事故や「効果が得られない」などのリスクを意識するには

—— 感染以外のリスク、例えば事故が起こったり、得たい効果が得られないなどを、皆さんが意識するようになるためには、どうしたらいいと思われますか。


Dさん 適正な使い方に関する説明動画を医療機器メーカーがホームページにアップしたりしていますが、スタッフがわざわざメーカーのサイトを見たり、添付文書を読むことは難しいと思っていました。ただ、このコロナ禍でオンラインセミナーが増えていて、当院でも参加する人が多くなってきているので、オンラインセミナーが1つの効果的方法かなと思います。


Aさん 添付文書をきちんと読むって本当に大事だと思うんですね。患者さんに使う以上最低限の理解は必要です。


Bさん 学会セミナーなどでは動画、雑誌では写真など、映像的なものがいいのかなと思います。

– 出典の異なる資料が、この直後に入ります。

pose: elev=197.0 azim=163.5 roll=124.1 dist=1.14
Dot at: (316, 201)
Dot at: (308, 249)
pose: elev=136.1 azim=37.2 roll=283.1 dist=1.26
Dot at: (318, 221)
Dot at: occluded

「単回使用のものを使い続けるとこうなるよ」ということが、実体験でわかると効果的かなと思います。


Cさん 私も映像を見て、「熱傷したんだ」とショックを受けた記憶があるので、映像的なもので啓蒙していくことが大切ではないでしょうか。


Aさん 勉強会もオンラインであればハードルが低くなり、参加しやすくなるのではないでしょうか。また、SNSを利用している人も多いので、ナース専科がメーカーとつないでくれるなど、SNSを利用して学べるものがあれば、若い人たちも参加してくれるのではないかと思います。

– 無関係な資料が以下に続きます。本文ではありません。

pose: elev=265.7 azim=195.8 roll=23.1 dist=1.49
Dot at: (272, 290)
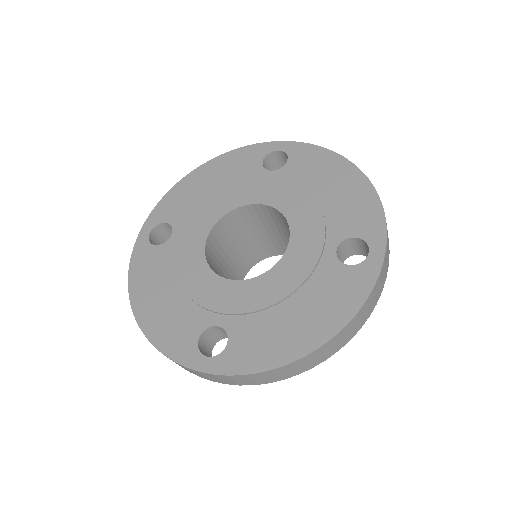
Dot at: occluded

—— ナース専科もメディアとして、参加しやすいセミナーや情報発信などを考えていきたいと思います。今日はどうもありがとうございました。


知っておきたい! 単回使用に関する通知

単回使用医療機器の取扱いの再周知及び医療機器に係る医療安全等の徹底について (平成29年9月21日 厚生労働省通知)https://www.mhlw.go.jp/file/04-Houdouhappyou-10802000-Iseikyoku-Shidouka/0000095986_1.pdf

この通知は、添付文書にて再使用の禁止が明記されている単回使用医療機器の取り扱いについて、再度周知するために出されたものです。5つの内容から構成されており、そのなかで、医療機器の単回使用について記されているのは下記の部分です。

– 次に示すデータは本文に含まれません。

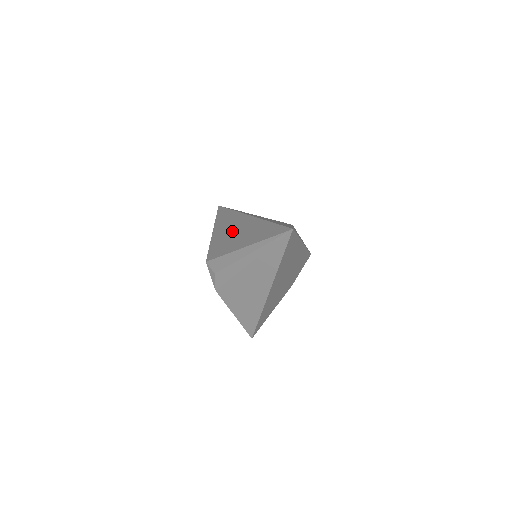
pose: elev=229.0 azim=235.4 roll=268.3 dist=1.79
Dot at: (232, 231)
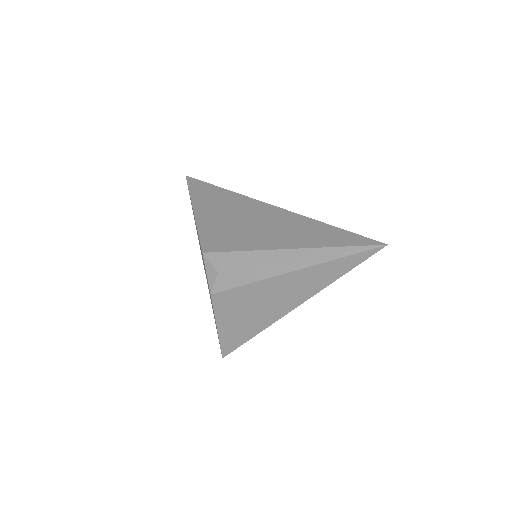
Dot at: (242, 219)
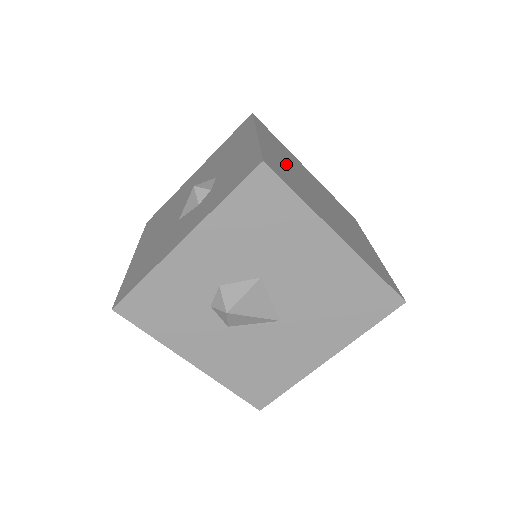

1.単回使用医療機器に関する取扱いについては、平成16 年局長通知において、「ペースメーカーや人工弁等の埋め込み型の医療材料等については医療安全や感染の防止を担保する観点から、その性能や安全性を十分に保証し得ない場合は再使用しない等の措置をとるなど、医療機関として十分注意されるよう関係者に対する周知徹底方よろしくお願いする」としている。
また、医療機器の添付文書等の管理については、「医療機器に係る安全管理のための体制確保に係る運用上の留意点について」(平成19 年3月30 日付け医政指発第0330001 号・医政研発第0330018 号厚生労働省医政局指導課長・研究開発振興課長連名通知。以下「平成19 年課長連名通知」という。)において、「医療機器の使用に当たっては、当該医療機器の製造販売業者が指定する使用方法を遵守すべきである」としている。
医療機器の使用に当たっては、これらの通知を踏まえ、平成26 年局長通知及び平成27 年局長通知で示したとおり、感染の防止を含む医療安全の観点から、その種類を問わず、添付文書で指定された使用方法等を遵守するとともに、特に単回使用医療機器については、特段の合理的理由がない限り、これを再使用しないこと。